By Rose J. Myers on August 10 2018 13:59:51
Once you’ve gathered all your research, print it out (if it is an online source) and gather post-its or anything you need to mark notes in the books/magazines you are using. This step is very important: read through your research, take notes on what you think is important, and highlight key facts and phrases. Write directly on copies you’ve made, or use slips of paper tucked into pages to mark places of importance.
To draw a parallel, a lawyer researches and reads about many cases and uses them to support their own case. A scientist reads many case studies to support an idea about a scientific principle. In the same way, a history student writing about the Vietnam War might read newspaper articles and books and interview veterans to develop and/or confirm a viewpoint and support it with evidence.
Support every statement you make with evidence. Because this is a research paper, there shouldn’t be any remarks that you make that cannot be supported by facts directly from your research.
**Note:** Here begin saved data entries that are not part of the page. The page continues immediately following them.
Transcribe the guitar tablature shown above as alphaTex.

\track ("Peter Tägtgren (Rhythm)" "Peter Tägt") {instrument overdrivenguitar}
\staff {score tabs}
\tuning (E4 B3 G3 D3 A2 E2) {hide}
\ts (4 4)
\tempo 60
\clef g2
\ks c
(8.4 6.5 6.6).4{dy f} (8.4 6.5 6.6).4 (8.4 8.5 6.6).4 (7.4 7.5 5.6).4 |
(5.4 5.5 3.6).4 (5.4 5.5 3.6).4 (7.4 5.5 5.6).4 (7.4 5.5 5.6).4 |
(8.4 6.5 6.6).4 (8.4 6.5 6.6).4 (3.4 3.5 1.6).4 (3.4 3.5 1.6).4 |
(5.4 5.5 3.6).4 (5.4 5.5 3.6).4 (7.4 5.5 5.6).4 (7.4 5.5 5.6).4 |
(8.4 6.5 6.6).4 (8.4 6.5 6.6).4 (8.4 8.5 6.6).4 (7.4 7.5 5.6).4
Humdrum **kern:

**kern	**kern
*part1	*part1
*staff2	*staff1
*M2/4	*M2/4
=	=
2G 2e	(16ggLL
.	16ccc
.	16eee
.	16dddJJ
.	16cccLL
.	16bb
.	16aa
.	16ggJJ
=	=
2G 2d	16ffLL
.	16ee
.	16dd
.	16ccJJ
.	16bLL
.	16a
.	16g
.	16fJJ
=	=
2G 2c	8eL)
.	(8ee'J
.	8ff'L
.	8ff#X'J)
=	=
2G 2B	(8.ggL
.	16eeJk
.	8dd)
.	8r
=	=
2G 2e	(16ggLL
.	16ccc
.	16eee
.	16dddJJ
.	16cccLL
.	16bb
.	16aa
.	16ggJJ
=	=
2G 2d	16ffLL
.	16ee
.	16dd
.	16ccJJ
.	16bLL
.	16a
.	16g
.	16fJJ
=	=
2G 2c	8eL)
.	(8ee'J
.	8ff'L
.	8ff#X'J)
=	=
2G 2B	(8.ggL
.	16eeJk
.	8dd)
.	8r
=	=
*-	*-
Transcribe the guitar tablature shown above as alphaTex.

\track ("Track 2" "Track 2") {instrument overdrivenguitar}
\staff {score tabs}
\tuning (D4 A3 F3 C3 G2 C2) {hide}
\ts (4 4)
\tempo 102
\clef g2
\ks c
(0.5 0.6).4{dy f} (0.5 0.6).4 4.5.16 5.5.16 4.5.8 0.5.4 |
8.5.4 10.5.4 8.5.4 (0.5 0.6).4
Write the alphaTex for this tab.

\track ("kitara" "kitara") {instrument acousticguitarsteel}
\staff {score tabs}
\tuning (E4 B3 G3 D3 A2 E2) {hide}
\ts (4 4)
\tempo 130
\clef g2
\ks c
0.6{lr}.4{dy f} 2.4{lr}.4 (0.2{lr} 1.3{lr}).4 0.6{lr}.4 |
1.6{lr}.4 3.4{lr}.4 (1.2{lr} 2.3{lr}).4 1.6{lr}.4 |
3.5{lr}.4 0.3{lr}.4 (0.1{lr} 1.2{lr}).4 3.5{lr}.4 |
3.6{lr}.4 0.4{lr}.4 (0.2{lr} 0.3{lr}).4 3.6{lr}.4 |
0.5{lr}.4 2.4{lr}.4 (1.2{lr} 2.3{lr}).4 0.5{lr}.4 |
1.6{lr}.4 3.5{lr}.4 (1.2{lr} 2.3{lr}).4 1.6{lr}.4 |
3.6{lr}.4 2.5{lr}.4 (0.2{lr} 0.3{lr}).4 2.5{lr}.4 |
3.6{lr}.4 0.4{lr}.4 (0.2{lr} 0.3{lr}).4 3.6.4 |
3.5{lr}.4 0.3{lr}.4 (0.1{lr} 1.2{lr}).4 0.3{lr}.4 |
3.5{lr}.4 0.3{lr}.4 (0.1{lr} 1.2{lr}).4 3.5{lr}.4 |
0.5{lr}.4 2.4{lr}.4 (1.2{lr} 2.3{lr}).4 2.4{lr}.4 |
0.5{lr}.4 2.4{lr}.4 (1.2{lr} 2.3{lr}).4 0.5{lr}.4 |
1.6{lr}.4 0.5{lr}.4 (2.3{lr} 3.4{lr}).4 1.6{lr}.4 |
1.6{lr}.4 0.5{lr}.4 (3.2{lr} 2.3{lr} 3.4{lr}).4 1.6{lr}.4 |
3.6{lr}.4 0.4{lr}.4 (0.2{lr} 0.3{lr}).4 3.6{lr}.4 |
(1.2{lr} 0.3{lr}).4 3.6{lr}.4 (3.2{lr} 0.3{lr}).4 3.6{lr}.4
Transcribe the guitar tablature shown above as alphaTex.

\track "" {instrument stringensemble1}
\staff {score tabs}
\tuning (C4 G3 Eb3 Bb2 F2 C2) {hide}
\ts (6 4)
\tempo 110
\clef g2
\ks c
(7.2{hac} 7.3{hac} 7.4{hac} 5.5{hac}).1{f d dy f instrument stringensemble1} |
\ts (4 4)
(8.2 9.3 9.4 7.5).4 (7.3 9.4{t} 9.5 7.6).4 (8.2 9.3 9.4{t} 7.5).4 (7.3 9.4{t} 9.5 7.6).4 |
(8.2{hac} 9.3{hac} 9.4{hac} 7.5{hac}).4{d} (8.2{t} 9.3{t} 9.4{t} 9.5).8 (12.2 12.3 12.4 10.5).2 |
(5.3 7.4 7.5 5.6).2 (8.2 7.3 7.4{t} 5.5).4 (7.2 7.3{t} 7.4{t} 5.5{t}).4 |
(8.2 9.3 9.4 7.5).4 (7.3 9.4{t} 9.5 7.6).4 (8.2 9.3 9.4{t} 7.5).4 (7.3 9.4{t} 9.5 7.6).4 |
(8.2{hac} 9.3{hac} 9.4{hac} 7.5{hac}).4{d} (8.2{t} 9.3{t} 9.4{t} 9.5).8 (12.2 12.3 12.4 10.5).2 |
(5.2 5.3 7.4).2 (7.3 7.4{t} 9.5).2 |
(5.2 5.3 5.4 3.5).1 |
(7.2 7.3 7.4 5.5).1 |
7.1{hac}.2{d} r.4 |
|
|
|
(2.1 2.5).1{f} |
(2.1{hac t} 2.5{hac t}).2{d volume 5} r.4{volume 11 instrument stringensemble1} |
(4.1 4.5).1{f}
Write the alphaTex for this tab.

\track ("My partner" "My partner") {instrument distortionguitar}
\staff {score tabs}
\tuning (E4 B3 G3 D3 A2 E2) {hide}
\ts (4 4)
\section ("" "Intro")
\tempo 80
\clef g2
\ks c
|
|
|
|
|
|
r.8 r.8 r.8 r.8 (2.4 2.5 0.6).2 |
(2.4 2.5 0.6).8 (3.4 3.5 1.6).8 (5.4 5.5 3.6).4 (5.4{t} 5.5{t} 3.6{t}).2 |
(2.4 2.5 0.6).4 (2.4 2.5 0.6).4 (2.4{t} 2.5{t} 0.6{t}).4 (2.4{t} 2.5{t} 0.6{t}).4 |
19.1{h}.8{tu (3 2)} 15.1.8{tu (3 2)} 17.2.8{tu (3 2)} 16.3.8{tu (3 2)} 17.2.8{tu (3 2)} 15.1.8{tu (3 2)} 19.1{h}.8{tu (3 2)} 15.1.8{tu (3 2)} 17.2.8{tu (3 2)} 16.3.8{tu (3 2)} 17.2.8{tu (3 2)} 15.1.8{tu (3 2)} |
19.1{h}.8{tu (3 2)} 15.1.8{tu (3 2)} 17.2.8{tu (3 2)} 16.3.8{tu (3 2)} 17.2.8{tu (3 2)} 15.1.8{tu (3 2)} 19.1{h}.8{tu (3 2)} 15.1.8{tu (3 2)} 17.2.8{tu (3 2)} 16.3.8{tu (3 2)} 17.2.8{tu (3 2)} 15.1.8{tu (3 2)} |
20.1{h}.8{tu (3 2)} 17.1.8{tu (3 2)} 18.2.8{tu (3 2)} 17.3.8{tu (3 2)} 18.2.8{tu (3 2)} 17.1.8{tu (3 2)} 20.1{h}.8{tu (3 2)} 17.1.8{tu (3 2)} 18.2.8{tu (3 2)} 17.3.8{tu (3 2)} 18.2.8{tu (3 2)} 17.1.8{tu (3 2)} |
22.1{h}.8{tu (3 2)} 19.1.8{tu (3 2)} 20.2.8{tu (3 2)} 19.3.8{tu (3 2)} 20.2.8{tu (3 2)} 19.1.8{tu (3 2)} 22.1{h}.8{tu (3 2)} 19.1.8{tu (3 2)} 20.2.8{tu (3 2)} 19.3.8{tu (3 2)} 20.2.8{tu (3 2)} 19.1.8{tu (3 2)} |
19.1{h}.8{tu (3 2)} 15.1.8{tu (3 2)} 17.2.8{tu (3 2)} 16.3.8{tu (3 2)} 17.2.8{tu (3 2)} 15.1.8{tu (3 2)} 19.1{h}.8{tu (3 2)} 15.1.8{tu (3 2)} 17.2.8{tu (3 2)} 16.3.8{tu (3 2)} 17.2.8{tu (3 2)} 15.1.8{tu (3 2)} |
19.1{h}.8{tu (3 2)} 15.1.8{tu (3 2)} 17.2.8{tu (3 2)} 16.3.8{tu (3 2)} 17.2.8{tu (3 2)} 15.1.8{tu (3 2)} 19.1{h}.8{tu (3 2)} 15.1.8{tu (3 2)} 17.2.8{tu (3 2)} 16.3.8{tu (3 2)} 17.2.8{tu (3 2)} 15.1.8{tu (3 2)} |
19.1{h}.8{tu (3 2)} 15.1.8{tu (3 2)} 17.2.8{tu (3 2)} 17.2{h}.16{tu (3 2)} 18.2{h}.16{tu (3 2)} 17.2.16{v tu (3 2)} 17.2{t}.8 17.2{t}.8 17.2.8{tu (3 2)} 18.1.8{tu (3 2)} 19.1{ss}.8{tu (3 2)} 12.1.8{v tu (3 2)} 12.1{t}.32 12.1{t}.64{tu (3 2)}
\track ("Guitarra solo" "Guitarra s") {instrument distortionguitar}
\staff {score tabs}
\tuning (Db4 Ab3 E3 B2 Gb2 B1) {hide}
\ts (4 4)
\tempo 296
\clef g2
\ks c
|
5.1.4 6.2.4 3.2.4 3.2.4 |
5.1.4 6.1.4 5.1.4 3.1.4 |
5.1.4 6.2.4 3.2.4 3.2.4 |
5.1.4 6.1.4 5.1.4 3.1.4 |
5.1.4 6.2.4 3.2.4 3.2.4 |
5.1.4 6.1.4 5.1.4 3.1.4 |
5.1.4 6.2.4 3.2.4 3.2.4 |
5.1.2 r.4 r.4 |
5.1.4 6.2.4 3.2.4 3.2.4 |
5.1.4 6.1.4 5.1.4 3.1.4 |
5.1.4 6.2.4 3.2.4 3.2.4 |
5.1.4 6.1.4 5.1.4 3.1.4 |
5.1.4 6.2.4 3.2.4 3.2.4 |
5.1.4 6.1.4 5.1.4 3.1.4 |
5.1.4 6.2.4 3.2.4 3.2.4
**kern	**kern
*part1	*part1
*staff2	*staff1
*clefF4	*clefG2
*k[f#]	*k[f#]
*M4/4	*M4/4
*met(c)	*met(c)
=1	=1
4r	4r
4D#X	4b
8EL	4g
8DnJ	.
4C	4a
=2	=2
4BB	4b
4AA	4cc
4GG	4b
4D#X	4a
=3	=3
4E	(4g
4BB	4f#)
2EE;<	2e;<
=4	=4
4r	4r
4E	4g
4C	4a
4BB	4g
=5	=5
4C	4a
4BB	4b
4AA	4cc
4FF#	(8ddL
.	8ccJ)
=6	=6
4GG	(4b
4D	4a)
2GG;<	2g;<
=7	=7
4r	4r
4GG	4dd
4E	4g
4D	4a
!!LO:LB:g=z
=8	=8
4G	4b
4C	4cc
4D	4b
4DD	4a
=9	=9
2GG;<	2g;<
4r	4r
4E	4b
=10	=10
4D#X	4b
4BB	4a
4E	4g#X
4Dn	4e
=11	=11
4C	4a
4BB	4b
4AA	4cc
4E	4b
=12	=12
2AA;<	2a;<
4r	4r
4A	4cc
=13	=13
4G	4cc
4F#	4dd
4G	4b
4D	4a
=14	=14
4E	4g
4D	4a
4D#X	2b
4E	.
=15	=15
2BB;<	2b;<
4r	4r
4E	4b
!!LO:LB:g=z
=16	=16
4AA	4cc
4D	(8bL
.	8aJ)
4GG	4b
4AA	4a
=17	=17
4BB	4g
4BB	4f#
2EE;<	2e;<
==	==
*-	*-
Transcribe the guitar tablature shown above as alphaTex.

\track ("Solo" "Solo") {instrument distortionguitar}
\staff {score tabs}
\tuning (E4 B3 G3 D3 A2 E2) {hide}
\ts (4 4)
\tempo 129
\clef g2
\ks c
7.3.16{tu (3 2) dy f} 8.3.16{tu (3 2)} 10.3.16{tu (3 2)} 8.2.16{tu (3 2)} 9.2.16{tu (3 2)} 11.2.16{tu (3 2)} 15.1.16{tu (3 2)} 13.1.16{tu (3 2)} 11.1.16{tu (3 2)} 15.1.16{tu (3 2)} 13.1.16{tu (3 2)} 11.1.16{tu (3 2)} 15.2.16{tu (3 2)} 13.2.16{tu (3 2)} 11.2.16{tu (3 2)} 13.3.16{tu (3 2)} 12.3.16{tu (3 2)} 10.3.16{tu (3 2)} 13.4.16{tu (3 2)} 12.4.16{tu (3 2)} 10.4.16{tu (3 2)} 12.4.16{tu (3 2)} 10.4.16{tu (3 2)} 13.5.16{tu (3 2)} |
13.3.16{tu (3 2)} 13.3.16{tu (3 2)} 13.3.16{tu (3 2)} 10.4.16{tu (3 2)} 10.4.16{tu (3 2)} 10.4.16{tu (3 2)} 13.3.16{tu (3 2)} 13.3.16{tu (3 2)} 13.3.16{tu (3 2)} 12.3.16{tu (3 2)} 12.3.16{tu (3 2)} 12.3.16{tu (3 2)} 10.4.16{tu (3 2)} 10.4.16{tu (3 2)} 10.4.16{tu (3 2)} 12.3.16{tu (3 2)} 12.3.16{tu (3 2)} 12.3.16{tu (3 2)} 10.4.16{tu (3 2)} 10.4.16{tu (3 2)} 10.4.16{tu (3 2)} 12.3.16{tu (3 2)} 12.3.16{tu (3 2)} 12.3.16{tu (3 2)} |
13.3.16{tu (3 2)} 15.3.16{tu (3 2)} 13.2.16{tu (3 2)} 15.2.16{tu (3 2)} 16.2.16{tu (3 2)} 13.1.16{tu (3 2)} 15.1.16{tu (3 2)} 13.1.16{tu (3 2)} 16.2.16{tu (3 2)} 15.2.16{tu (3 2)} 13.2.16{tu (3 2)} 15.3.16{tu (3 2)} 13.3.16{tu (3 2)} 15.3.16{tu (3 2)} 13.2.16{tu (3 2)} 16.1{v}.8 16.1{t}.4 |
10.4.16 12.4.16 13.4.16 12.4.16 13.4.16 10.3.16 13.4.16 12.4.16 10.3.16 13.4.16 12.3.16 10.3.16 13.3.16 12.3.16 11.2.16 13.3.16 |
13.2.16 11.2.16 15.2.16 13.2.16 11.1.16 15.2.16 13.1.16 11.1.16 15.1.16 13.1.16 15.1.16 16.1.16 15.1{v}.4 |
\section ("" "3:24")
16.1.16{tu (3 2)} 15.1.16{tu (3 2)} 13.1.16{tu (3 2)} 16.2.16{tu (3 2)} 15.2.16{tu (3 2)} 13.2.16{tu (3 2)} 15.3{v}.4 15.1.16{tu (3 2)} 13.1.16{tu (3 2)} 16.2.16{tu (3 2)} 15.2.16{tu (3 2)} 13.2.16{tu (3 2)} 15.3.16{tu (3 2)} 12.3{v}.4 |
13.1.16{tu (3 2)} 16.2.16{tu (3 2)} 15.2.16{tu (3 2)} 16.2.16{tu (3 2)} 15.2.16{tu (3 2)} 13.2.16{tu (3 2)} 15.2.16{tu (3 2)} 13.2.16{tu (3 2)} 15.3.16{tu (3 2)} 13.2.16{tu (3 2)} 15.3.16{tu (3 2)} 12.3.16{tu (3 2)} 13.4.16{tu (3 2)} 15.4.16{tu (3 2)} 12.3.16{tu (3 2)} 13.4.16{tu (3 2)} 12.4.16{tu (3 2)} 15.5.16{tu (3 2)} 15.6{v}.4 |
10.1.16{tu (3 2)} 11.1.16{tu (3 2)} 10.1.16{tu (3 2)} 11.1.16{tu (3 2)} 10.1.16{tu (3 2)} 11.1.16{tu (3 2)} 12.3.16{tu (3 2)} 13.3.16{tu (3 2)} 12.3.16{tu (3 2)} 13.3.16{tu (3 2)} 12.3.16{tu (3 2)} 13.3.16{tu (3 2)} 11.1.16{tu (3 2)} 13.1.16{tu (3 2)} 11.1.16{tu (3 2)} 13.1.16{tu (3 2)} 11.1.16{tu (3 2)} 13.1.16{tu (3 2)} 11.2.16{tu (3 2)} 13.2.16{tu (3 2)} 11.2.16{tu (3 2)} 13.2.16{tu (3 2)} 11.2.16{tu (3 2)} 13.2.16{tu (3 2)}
Supply ample explanations for your research. The opposite of stating opinions without facts is stating facts with no commentary. Although you certainly want to present plenty of evidence, make sure that your paper is uniquely your own by adding commentary in whenever possible.
A research paper is an expanded essay that presents your own interpretation or evaluation or argument. When you write an essay, you use everything that you personally know and have thought about a subject. When you write a research paper you build upon what you know about the subject and make a deliberate attempt to find out what experts know. A research paper involves surveying a field of knowledge in order to find the best possible information in that field. And that survey can be orderly and focused, if you know how to approach it. Do not worry--you would not get lost in a sea of sources.